Select Page

The biggest mistake I see people make when they start the process of delegating to an assistant or team member is to start looking for things that they can delegate.

The mistake is understandable. If someone asks you, “What can I do for you?” your first instinct would probably be to scan your to-do list for something that seems delegatable. But for long-term, effective delegation, don't begin by focusing on what you want to hand off.

Begin the process by determining what it is you want to do.

Forget about the rules you've heard about what you “should” delegate. There is no “right” set of tasks to delegate, and there is no “wrong” kind of task to hand off. What matters is what works for you, not what works for anyone else.

If you really enjoy keeping your own books, do so. Bookkeeping is often one of the first tasks a small business owner delegates to someone else–but it doesn't have to be. If you like setting up and coding your own newsletter, then continue to do so. You get a creative charge out of looking for images to use in your blog posts? Then keep doing that. The tasks that others “usually” delegate might not be the ones you want to get rid of, and that's fine.

Don't plan on delegating those tasks that you love doing.

Folks often get frustrated with delegation because they try to delegate tasks they believe they ought to hand off, regardless of their own affinity for doing those tasks. Those tend to be the tasks that they later say their assistant or team member could “never do well enough.” The delegator's perfectionism sometimes stems from the fact that they tried to delegate a task they really loved doing themselves. So if you love it, keep it.

Start noticing what isn't on your “I want to do this” list

The tasks or steps that really bug you or that you downright dislike are often good ones to hand off to someone else. Those also tend to be pretty obvious to us. If you hate making and remembering appointments, it's usually not too difficult to think of delegating your calendar management to someone.

What is sometimes less obvious is a task that we don't necessarily loathe, but also doesn't make it onto our “I love doing this!” list.

For example, maybe you're a photographer who doesn't mind the process of uploading & placing photographs on your website, but you do it out of necessity more than enjoyment. You could delegate that.

Or perhaps you're a blogger who always formats your own blog posts and comes up with post titles, but your core passion is the writing. You can delegate the formatting and titling.

Or maybe you love giving teleclasses but, when you stop and notice it, you realize you get a bit stressed out over setting up the pre-call reminder emails and managing the web interface during the call. You can delegate those.

Chances are the tasks you do don't all fall neatly into two categories: “Love” or “Loathe.” There are probably a whole heap of tasks that fall into a middle spectrum, somewhere between “This is okay but not awesome” and “This doesn't totally drive me crazy.” All of those middle spectrum tasks can be great to hand off.

Reframe delegation so that it's less about getting rid of stuff from your to-do list and more about supporting you doing what you love

Rather than confining your delegatable tasks to those you dislike or don't know how to do, look at delegation as a way to make more room for you to do the really high-value tasks–the stuff that lights you up.

Rather than looking at your assistant or team member as someone who does stuff you don't want to do or can't do, see that person as someone who allows you to do more of whatever it is you love.

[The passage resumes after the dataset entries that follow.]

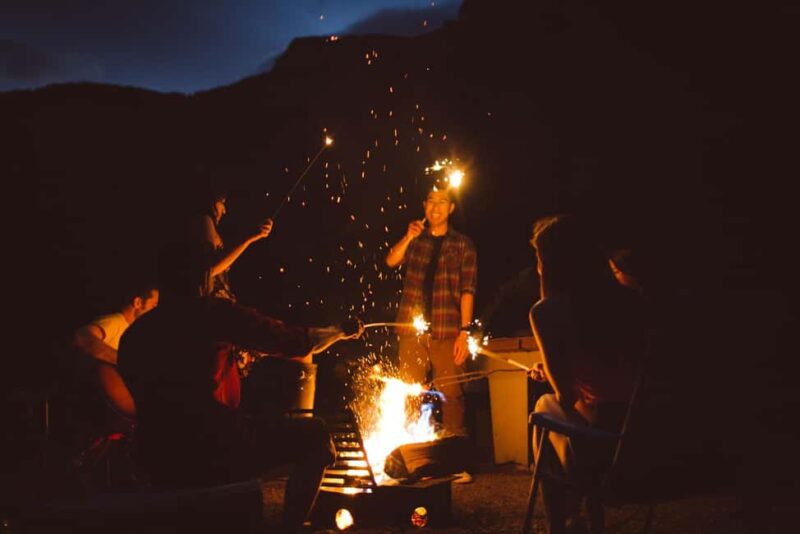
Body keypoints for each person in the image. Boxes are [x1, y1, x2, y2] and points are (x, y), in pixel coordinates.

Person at [118, 245, 361, 530]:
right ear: (202, 279)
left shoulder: (135, 334)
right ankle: (290, 528)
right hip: (214, 441)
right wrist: (339, 331)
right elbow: (296, 342)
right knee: (316, 436)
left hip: (156, 450)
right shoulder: (211, 313)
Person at [527, 215, 644, 534]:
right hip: (649, 448)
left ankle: (561, 523)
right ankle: (583, 519)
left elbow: (567, 396)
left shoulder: (547, 311)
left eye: (539, 257)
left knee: (544, 408)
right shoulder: (632, 301)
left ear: (549, 263)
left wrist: (554, 376)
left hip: (603, 454)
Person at [385, 185, 477, 483]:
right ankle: (410, 460)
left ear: (451, 208)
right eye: (431, 202)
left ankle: (455, 462)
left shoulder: (463, 244)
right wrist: (408, 236)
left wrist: (464, 332)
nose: (435, 208)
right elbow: (391, 261)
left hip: (447, 327)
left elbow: (468, 290)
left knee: (452, 393)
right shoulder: (416, 239)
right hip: (411, 328)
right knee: (411, 392)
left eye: (442, 202)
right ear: (424, 205)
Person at [72, 283, 159, 420]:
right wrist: (125, 362)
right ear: (138, 303)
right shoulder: (116, 322)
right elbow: (82, 337)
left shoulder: (133, 332)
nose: (155, 313)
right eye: (153, 306)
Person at [194, 186, 273, 302]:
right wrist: (249, 237)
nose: (224, 211)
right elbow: (211, 268)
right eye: (222, 203)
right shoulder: (204, 220)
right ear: (212, 202)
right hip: (210, 305)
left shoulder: (208, 226)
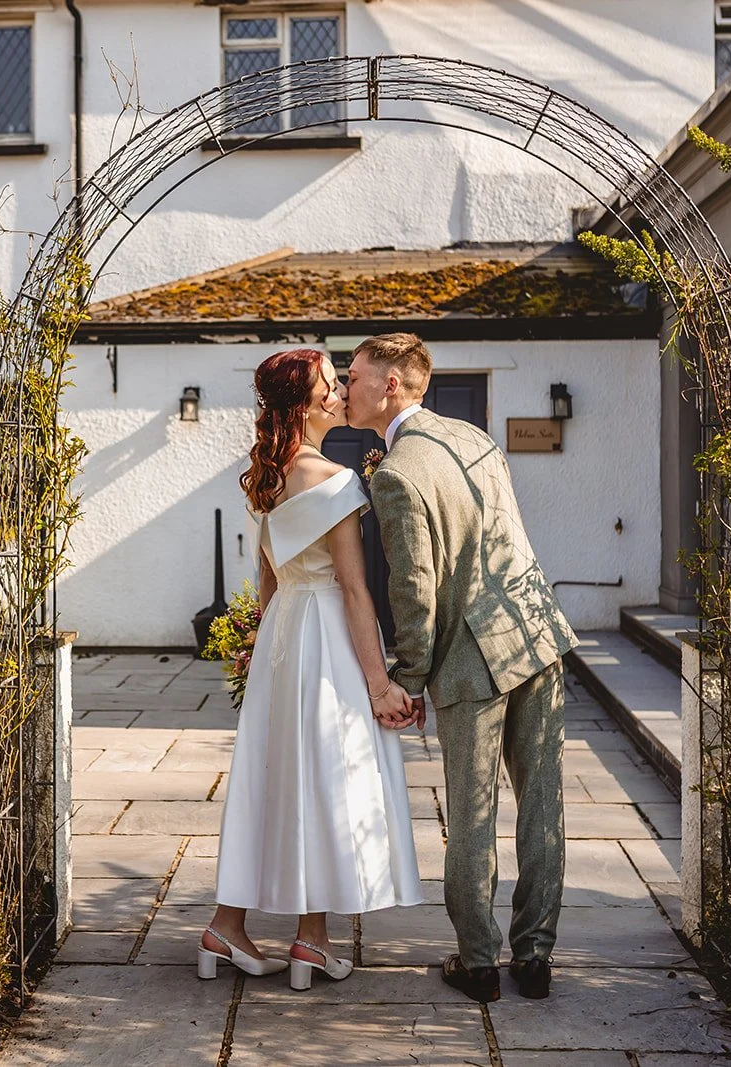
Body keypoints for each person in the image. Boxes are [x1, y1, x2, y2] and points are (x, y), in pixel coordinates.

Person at [343, 332, 577, 1004]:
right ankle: (534, 956)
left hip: (470, 660)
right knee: (542, 804)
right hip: (535, 634)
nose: (346, 383)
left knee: (472, 814)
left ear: (390, 383)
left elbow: (412, 589)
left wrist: (406, 678)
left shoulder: (395, 471)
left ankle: (477, 962)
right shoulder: (474, 437)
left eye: (354, 373)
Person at [202, 348, 423, 992]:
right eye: (329, 385)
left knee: (273, 776)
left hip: (283, 635)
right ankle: (310, 941)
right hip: (326, 634)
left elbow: (268, 577)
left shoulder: (264, 475)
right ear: (304, 401)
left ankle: (228, 925)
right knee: (325, 775)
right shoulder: (334, 479)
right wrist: (379, 683)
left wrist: (259, 644)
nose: (337, 395)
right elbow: (355, 592)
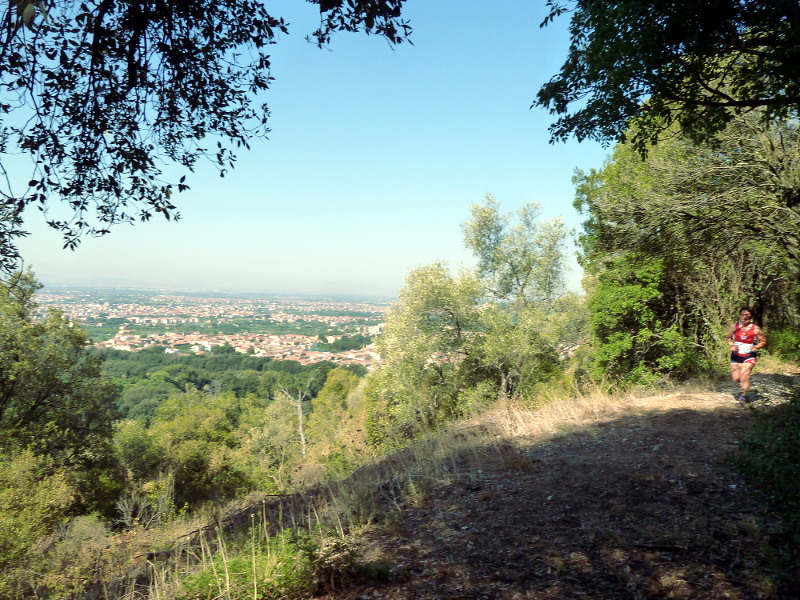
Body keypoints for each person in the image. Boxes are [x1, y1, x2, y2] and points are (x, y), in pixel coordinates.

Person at [726, 307, 766, 404]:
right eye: (743, 314)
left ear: (751, 317)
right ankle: (745, 387)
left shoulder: (755, 329)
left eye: (747, 315)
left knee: (744, 376)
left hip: (749, 355)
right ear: (740, 316)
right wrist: (732, 345)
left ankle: (743, 396)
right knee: (736, 378)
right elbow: (728, 338)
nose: (745, 317)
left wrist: (756, 347)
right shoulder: (734, 326)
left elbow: (763, 341)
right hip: (736, 354)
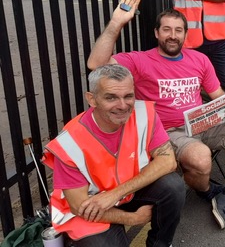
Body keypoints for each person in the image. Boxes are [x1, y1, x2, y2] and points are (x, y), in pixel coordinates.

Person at [87, 0, 225, 230]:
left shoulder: (199, 59)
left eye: (178, 30)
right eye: (167, 29)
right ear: (157, 33)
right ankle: (208, 190)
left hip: (203, 122)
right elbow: (96, 65)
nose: (173, 35)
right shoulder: (140, 61)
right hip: (169, 131)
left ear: (185, 35)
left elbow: (217, 94)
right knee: (200, 158)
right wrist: (116, 23)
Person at [42, 65, 184, 246]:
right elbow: (79, 207)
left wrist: (115, 194)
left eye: (128, 96)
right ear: (92, 99)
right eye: (111, 97)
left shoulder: (144, 114)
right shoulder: (69, 142)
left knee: (173, 187)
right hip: (91, 208)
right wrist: (132, 218)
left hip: (124, 193)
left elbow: (168, 161)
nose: (123, 105)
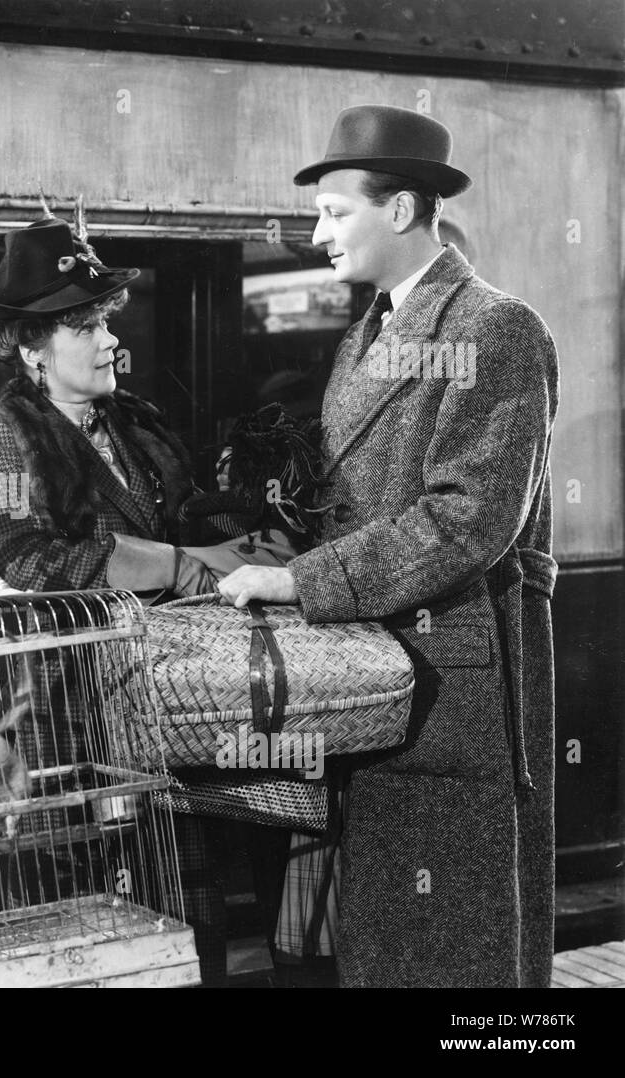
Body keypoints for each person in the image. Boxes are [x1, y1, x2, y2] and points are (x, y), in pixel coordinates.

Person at [219, 104, 559, 988]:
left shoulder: (494, 329)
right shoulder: (367, 333)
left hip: (450, 681)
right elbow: (359, 503)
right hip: (374, 673)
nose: (317, 232)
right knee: (387, 939)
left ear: (402, 209)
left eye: (336, 211)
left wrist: (303, 580)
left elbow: (469, 519)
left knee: (453, 944)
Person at [0, 214, 281, 985]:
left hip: (168, 712)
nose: (110, 339)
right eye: (85, 325)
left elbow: (193, 515)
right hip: (68, 723)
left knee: (187, 915)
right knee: (93, 928)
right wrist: (172, 564)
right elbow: (23, 557)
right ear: (33, 347)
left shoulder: (139, 426)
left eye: (106, 319)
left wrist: (258, 527)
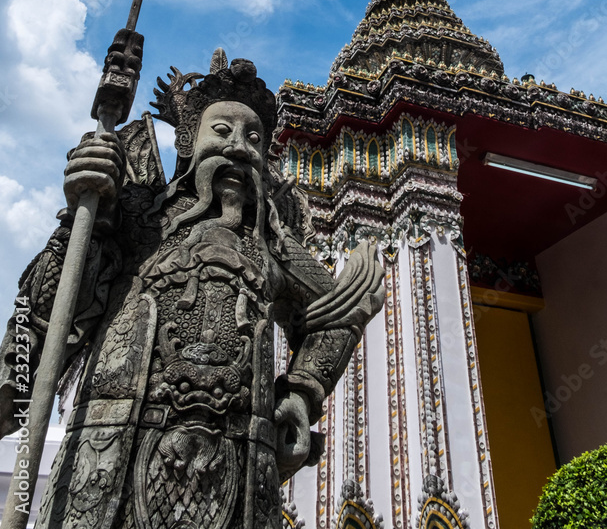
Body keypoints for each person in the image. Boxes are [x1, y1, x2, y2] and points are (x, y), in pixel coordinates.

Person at [0, 50, 384, 529]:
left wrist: (302, 393)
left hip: (237, 464)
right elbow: (55, 304)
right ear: (188, 139)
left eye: (254, 139)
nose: (239, 148)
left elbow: (341, 310)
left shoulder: (272, 246)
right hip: (107, 451)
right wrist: (86, 212)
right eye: (221, 131)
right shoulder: (138, 216)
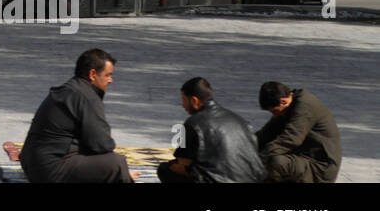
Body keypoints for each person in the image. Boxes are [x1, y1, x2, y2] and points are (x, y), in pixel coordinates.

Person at [19, 48, 134, 183]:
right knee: (116, 163)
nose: (110, 80)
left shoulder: (69, 88)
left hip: (31, 164)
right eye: (107, 75)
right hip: (50, 171)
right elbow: (102, 144)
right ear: (92, 74)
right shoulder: (86, 96)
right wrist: (124, 171)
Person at [158, 77, 266, 183]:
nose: (183, 105)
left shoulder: (193, 123)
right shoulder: (241, 121)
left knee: (165, 169)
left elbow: (181, 162)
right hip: (253, 179)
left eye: (184, 100)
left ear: (194, 100)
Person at [255, 82, 341, 183]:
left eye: (274, 111)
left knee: (276, 162)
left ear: (283, 101)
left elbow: (290, 139)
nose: (275, 115)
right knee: (266, 154)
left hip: (319, 167)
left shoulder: (305, 106)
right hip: (301, 158)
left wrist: (260, 158)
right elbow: (266, 134)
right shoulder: (288, 106)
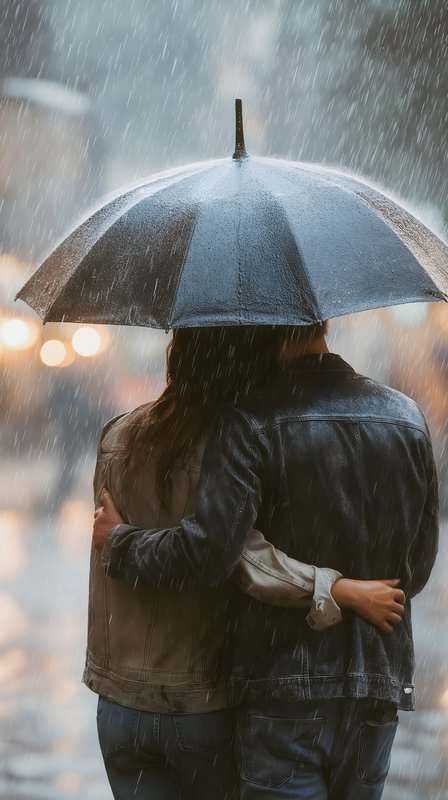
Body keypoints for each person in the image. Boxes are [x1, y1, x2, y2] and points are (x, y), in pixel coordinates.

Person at [92, 323, 420, 800]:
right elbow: (230, 553)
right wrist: (343, 589)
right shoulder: (404, 417)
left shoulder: (119, 435)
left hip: (121, 702)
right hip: (220, 701)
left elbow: (205, 549)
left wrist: (120, 543)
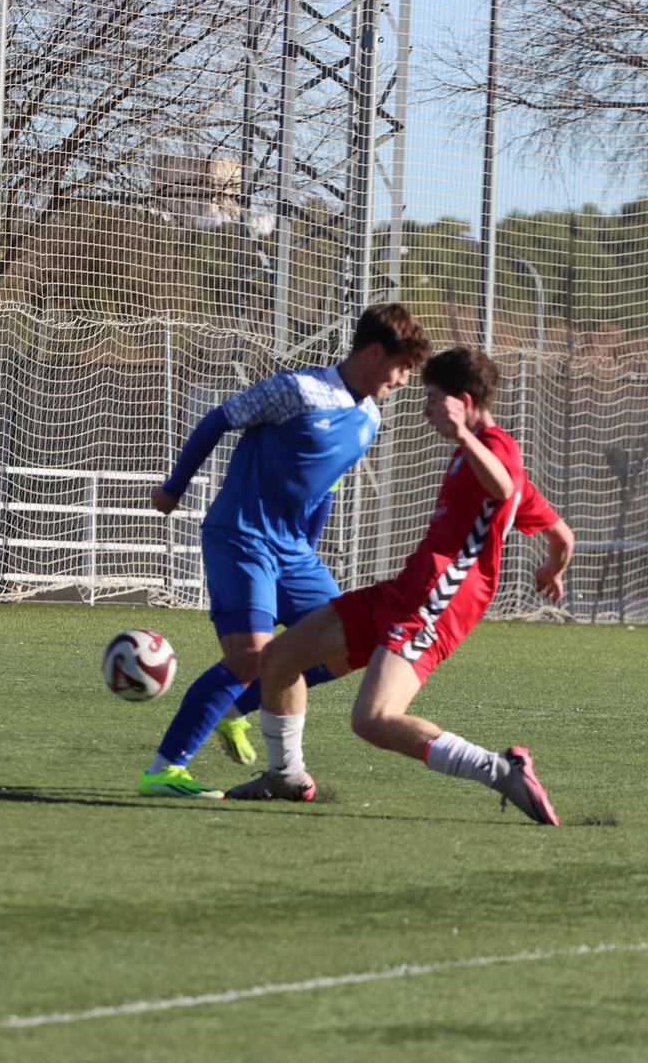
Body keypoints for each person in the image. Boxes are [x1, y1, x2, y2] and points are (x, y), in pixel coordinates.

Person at [226, 345, 574, 825]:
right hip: (406, 592)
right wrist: (554, 566)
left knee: (373, 720)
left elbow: (503, 487)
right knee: (279, 659)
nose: (426, 409)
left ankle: (501, 770)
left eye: (432, 398)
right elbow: (562, 534)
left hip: (437, 603)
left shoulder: (496, 448)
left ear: (462, 402)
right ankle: (286, 776)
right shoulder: (476, 455)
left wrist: (463, 435)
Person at [138, 304, 432, 798]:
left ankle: (234, 709)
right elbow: (219, 419)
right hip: (242, 535)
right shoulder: (297, 389)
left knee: (351, 645)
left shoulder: (369, 419)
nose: (404, 380)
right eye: (402, 366)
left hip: (293, 554)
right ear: (374, 352)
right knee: (251, 657)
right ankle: (164, 770)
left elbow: (326, 489)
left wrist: (303, 559)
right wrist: (173, 489)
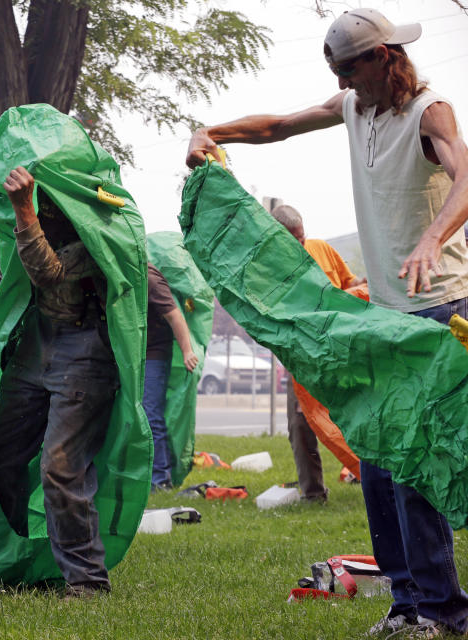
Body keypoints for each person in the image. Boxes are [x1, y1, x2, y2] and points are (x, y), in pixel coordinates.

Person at [186, 8, 468, 637]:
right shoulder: (353, 108)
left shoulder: (430, 111)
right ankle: (406, 602)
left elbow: (466, 176)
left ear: (383, 58)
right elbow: (283, 125)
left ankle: (443, 610)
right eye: (335, 71)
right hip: (385, 315)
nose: (342, 81)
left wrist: (432, 238)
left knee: (415, 465)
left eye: (348, 68)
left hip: (438, 309)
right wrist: (214, 132)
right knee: (376, 462)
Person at [0, 167, 118, 597]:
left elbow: (49, 271)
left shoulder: (103, 221)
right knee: (3, 450)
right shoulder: (31, 213)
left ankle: (87, 581)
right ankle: (12, 558)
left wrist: (25, 209)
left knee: (60, 468)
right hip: (39, 343)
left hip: (84, 349)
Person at [270, 204, 365, 503]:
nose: (301, 245)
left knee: (359, 417)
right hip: (302, 357)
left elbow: (350, 284)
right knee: (300, 424)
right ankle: (312, 493)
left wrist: (363, 289)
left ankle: (376, 479)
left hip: (342, 351)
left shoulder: (321, 249)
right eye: (293, 240)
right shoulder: (269, 267)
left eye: (302, 237)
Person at [142, 265, 199, 492]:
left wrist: (187, 351)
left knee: (150, 413)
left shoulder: (149, 278)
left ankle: (160, 479)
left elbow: (175, 315)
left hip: (153, 354)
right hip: (131, 354)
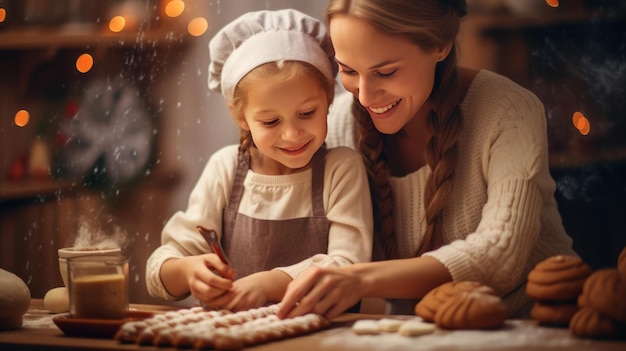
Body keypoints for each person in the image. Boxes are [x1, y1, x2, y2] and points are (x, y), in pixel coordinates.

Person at [278, 0, 578, 320]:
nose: (364, 96)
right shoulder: (334, 124)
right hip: (416, 335)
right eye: (349, 71)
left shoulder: (509, 111)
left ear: (440, 45)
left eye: (386, 71)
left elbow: (501, 255)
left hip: (537, 327)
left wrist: (359, 280)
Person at [146, 9, 373, 312]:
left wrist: (268, 283)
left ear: (329, 98)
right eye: (270, 121)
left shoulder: (341, 169)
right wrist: (189, 272)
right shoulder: (225, 168)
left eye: (307, 113)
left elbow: (349, 264)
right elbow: (159, 268)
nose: (292, 134)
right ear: (240, 117)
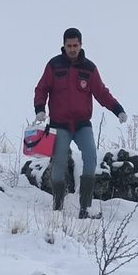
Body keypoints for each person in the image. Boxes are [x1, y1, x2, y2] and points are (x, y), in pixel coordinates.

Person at [34, 28, 127, 219]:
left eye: (76, 45)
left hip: (82, 124)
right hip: (60, 125)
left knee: (91, 157)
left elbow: (101, 93)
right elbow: (41, 88)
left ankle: (85, 207)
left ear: (81, 45)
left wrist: (118, 109)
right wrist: (40, 109)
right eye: (69, 46)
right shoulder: (54, 65)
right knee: (58, 168)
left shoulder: (89, 68)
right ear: (64, 45)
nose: (72, 49)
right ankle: (58, 206)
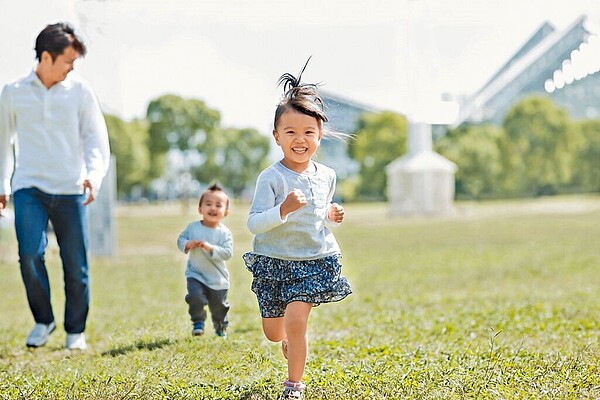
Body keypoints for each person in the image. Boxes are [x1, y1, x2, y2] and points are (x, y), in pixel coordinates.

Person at [242, 59, 352, 400]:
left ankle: (293, 386)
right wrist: (283, 210)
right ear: (277, 136)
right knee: (275, 332)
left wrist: (332, 213)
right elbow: (254, 222)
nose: (299, 139)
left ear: (320, 136)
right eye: (290, 132)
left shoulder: (328, 175)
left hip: (315, 258)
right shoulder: (271, 178)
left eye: (308, 133)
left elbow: (320, 211)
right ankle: (287, 339)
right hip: (275, 261)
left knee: (296, 317)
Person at [0, 22, 110, 350]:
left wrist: (94, 173)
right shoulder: (13, 92)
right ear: (46, 57)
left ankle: (75, 331)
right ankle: (43, 320)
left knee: (75, 264)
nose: (72, 68)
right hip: (29, 187)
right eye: (68, 61)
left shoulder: (80, 91)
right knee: (29, 255)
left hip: (70, 188)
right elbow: (3, 141)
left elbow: (94, 136)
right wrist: (2, 183)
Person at [177, 183, 233, 338]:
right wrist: (187, 244)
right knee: (195, 297)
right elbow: (181, 239)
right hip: (196, 274)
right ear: (200, 208)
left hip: (218, 279)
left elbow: (228, 253)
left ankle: (221, 327)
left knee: (219, 307)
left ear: (225, 212)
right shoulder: (193, 228)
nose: (213, 208)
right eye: (208, 204)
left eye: (218, 205)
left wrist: (210, 248)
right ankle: (198, 322)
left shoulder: (224, 233)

Rather than approaching delegation from the perspective of wanting to offload things from your to-do list onto someone else's, approach it from the perspective of wanting to fill your to-do list with the stuff that lights you up, and letting your team member(s) support that endeavor by handling the rest.

When approached from that perspective, the process stops being about what “should” or “shouldn't” be delegated, and starts being about what lets you flourish. (And isn't that really the whole point?)

The process of delegating and working with a team member is personal and unique–just like your business. Delegation won't look the same for you as it does for your business mentor or your good friend or the other person who uses the same VA you use–because you and your business aren't carbon copies of them and their businesses.

So the only way to know whether a task or project is best-suited to you or to your team member is to determine whether it lights you up, or whether it's something that supports your doing the things that light you up. The former activities constitute your domain–the latter are the ones your team member can run with.

What supports you in doing what you love?

What kinds of tasks or projects do you do that aren't really what you love doing, but support you doing it? What sorts of things do you ask for help with–or what would you love to ask for help with but haven't yet? (If you have worked with an assistant or team member, what did you delegate that supported you, and what did you try delegating that didn't end up working out at all?)